> **Task goal**
Set down each line of the records once more, precisely, and omit the pictures.

<<<<

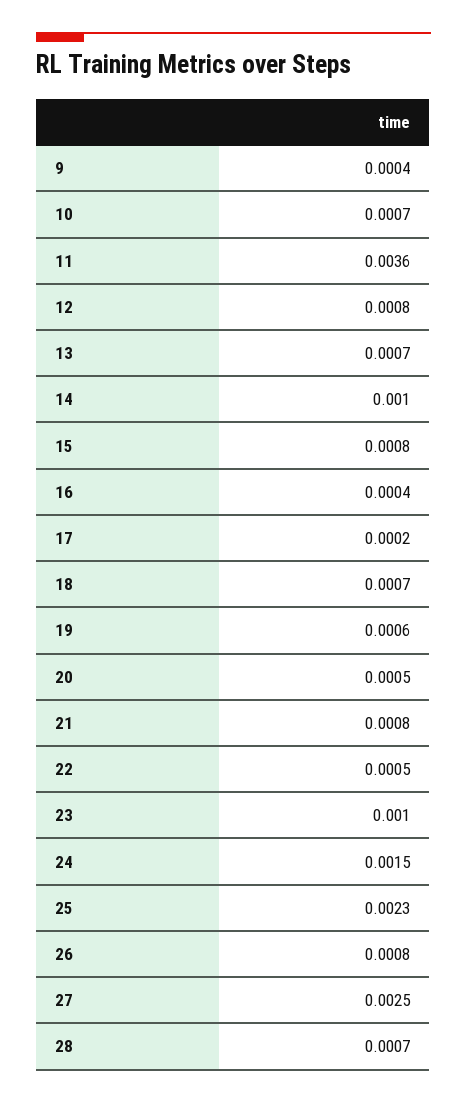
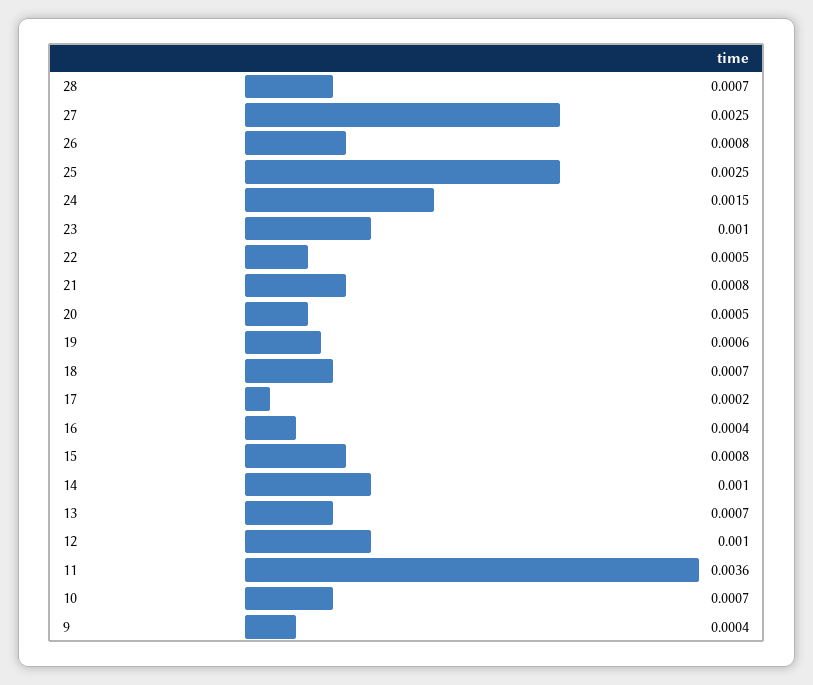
12: 0.0008 -> 0.001
25: 0.0023 -> 0.0025

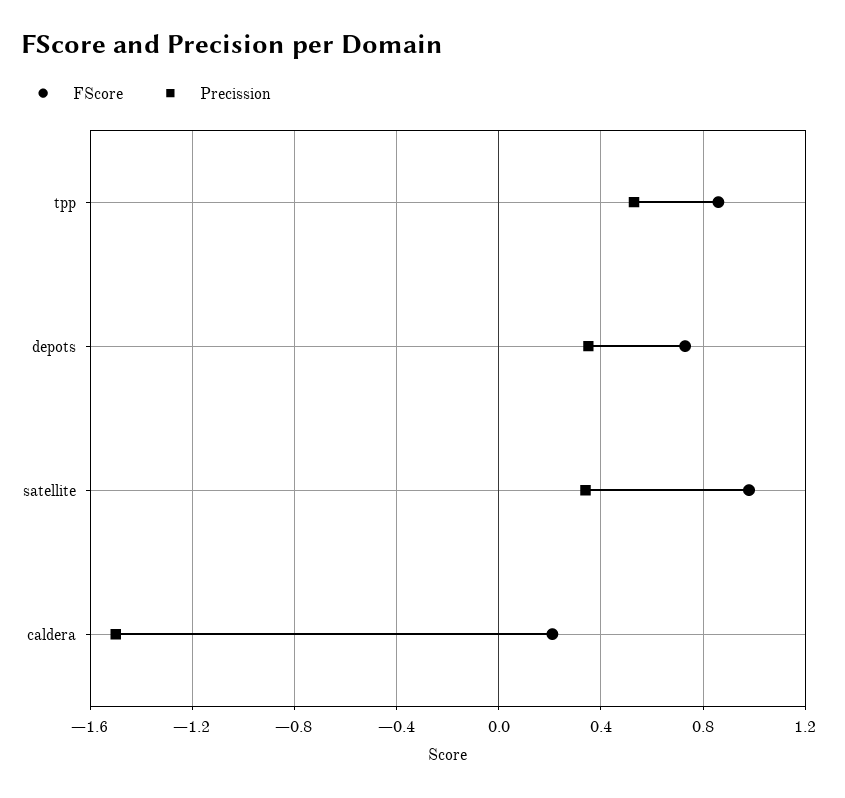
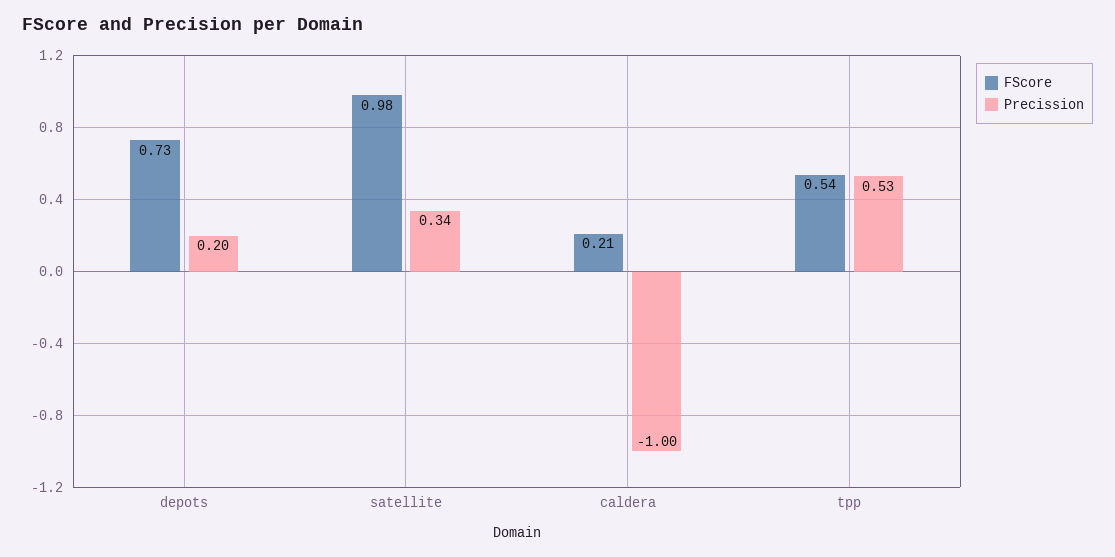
FScore, tpp: 0.85 -> 0.54
Precission, depots: 0.35 -> 0.2
Precission, caldera: -1.5 -> -1

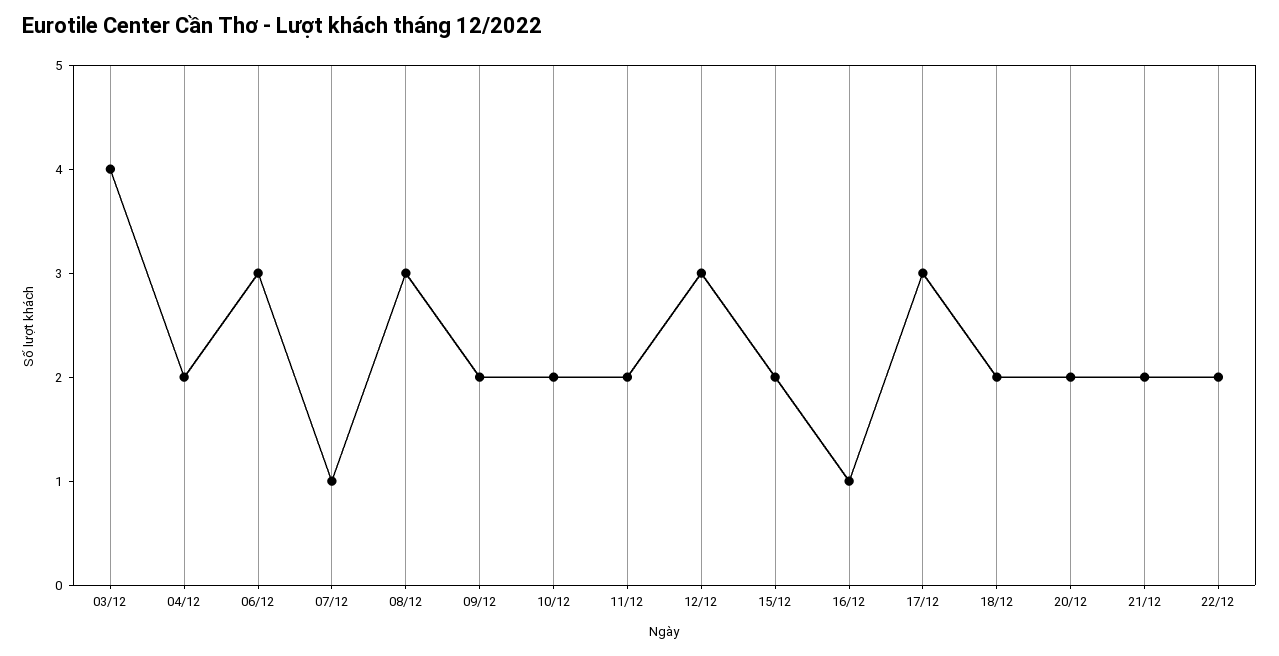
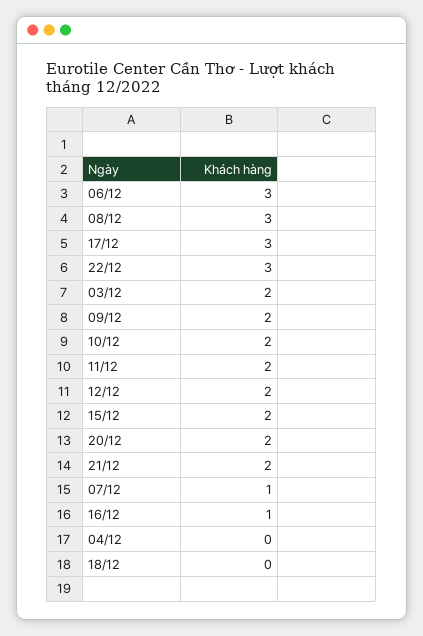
03/12: 4 -> 2
04/12: 2 -> 0
12/12: 3 -> 2
18/12: 2 -> 0
22/12: 2 -> 3

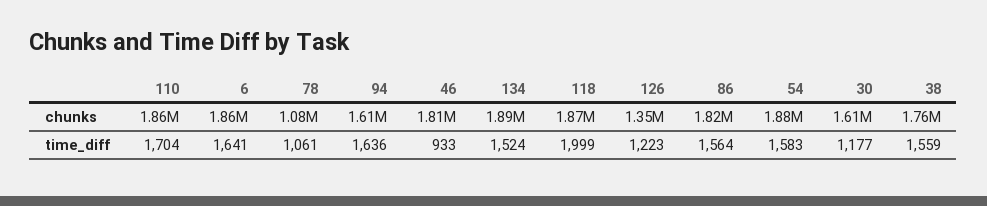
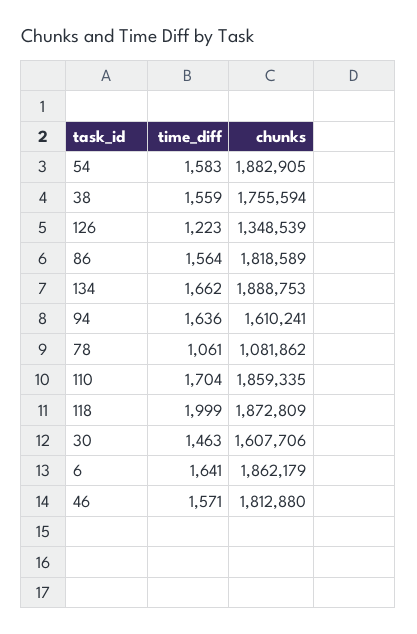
46, time_diff: 933 -> 1571
134, time_diff: 1524 -> 1662
30, time_diff: 1177 -> 1463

>>>>

> **Solution to this exercise**
12: 0.0008 -> 0.001
25: 0.0023 -> 0.0025

FScore, tpp: 0.85 -> 0.54
Precission, depots: 0.35 -> 0.2
Precission, caldera: -1.5 -> -1

03/12: 4 -> 2
04/12: 2 -> 0
12/12: 3 -> 2
18/12: 2 -> 0
22/12: 2 -> 3

46, time_diff: 933 -> 1571
134, time_diff: 1524 -> 1662
30, time_diff: 1177 -> 1463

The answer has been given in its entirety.